Andrew Bridgen (North West Leicestershire) (Con): I congratulate my hon. Friend on bringing this important issue to the Floor of the House. I was contacted by a constituent whose brother-in-law had a huge heart attack at the age of 46 while at work. If a colleague of his had not had CPR skills to keep him alive until the ambulance arrived, he would have passed away. Does that not emphasise how important it is to give our young people those skills for the whole of their lives to help to save other people’s lives?
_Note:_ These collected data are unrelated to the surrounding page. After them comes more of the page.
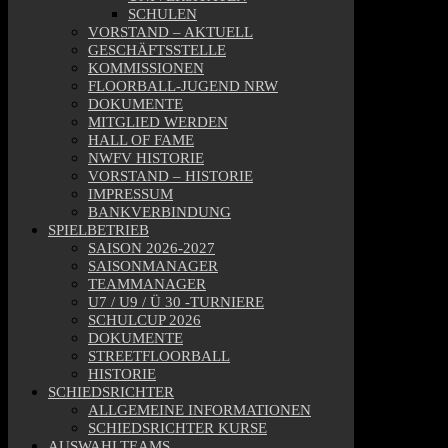
SCHULEN
VORSTAND – AKTUELL
GESCHÄFTSSTELLE
KOMMISSIONEN
FLOORBALL-JUGEND NRW
DOKUMENTE
MITGLIED WERDEN
HALL OF FAME
NWFV HISTORIE
VORSTAND – HISTORIE
IMPRESSUM
BANKVERBINDUNG
SPIELBETRIEB
SAISON 2026-2027
SAISONMANAGER
TEAMMANAGER
U7 / U9 / Ü 30 -TURNIERE
SCHULCUP 2026
DOKUMENTE
STREETFLOORBALL
HISTORIE
SCHIEDSRICHTER
ALLGEMEINE INFORMATIONEN
SCHIEDSRICHTER KURSE
AUSWAHLTEAMS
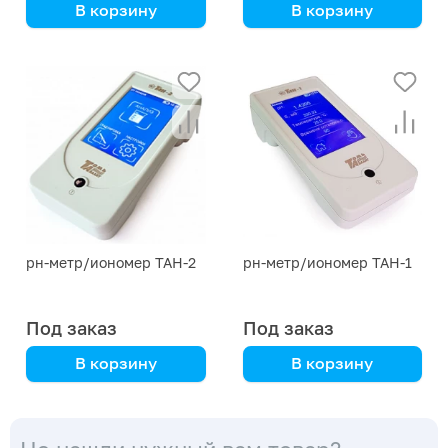
В корзину
В корзину
рн-метр/иономер ТАН-2
рн-метр/иономер ТАН-1
Под заказ
Под заказ
В корзину
В корзину
Томьаналит
Томьаналит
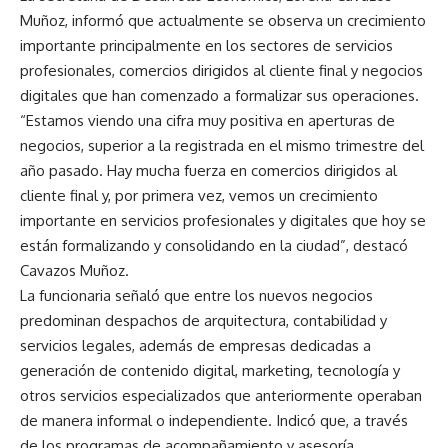
Muñoz, informó que actualmente se observa un crecimiento
importante principalmente en los sectores de servicios
profesionales, comercios dirigidos al cliente final y negocios
digitales que han comenzado a formalizar sus operaciones.
“Estamos viendo una cifra muy positiva en aperturas de
negocios, superior a la registrada en el mismo trimestre del
año pasado. Hay mucha fuerza en comercios dirigidos al
cliente final y, por primera vez, vemos un crecimiento
importante en servicios profesionales y digitales que hoy se
están formalizando y consolidando en la ciudad”, destacó
Cavazos Muñoz.
La funcionaria señaló que entre los nuevos negocios
predominan despachos de arquitectura, contabilidad y
servicios legales, además de empresas dedicadas a
generación de contenido digital, marketing, tecnología y
otros servicios especializados que anteriormente operaban
de manera informal o independiente. Indicó que, a través
de los programas de acompañamiento y asesoría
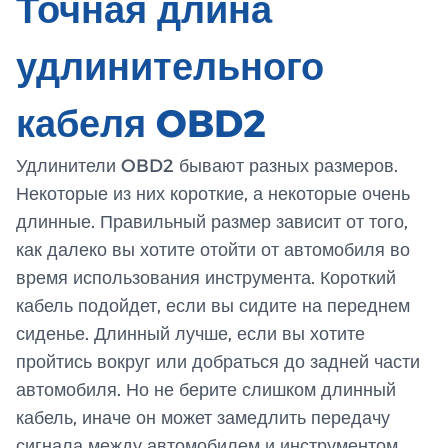
Точная длина
удлинительного
кабеля OBD2
Удлинители OBD2 бывают разных размеров.
Некоторые из них короткие, а некоторые очень
длинные. Правильный размер зависит от того,
как далеко вы хотите отойти от автомобиля во
время использования инструмента. Короткий
кабель подойдет, если вы сидите на переднем
сиденье. Длинный лучше, если вы хотите
пройтись вокруг или добраться до задней части
автомобиля. Но не берите слишком длинный
кабель, иначе он может замедлить передачу
сигнала между автомобилем и инструментом.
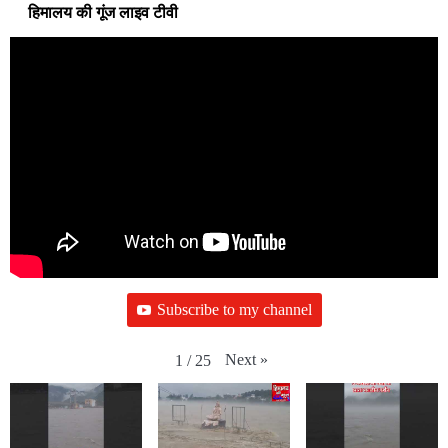
हिमालय की गूंज लाइव टीवी
Subscribe to my channel
Next
»
1
/
25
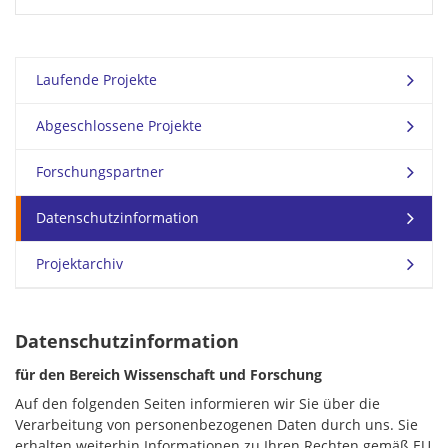
Laufende Projekte
Abgeschlossene Projekte
Forschungspartner
Datenschutzinformation
Projektarchiv
Datenschutzinformation
für den Bereich Wissenschaft und Forschung
Auf den folgenden Seiten informieren wir Sie über die
Verarbeitung von personenbezogenen Daten durch uns. Sie
erhalten weiterhin Informationen zu Ihren Rechten gemäß EU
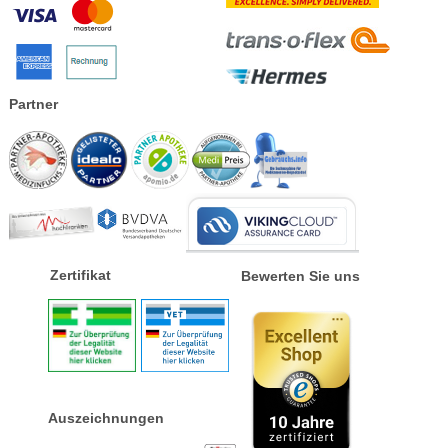
Partner
Zertifikat
Bewerten Sie uns
Auszeichnungen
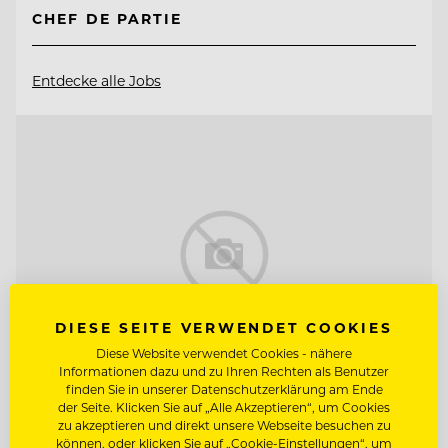
CHEF DE PARTIE
Entdecke alle Jobs
DIESE SEITE VERWENDET COOKIES
Diese Website verwendet Cookies - nähere
Informationen dazu und zu Ihren Rechten als Benutzer
finden Sie in unserer Datenschutzerklärung am Ende
der Seite. Klicken Sie auf „Alle Akzeptieren“, um Cookies
zu akzeptieren und direkt unsere Webseite besuchen zu
TOP ARBEITGEBER
können, oder klicken Sie auf „Cookie-Einstellungen“, um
Anne Marie Morris: My hon. Friend is absolutely right, and leads me to the third and final objection I suspect will be raised, which is the problem of physically damaging somebody’s health through CPR by, for example, breaking a rib. No one has ever been sued for helping somebody in those circumstances. When a person has a cardiac arrest, they are almost clinically dead—only the brain is still going. So someone helping a person who has had a cardiac arrest cannot do any more physical damage because the person is pretty much dead, and no one has been sued; indeed, I do not believe that people in this country would support such legal action. In exchange for training, these young people have a huge opportunity.

In conclusion, the case has been made for emergency life-saving skills to be taught in schools consistently, to ensure it happens in all schools. It is the right thing to do for society and for the economy. It is not just a decision for the Secretary of State for Education. For all the reasons I have mentioned, the Minister should work with the Department of Health, the Department for Work and Pensions, the Department for Communities and Local Government, and the Cabinet Office. This is a broad issue. Not making it mandatory is the triumph of hope over experience.

Several hon. Members rose

Mr Deputy Speaker (Mr Nigel Evans): Order. There is now a seven-minute limit on speeches.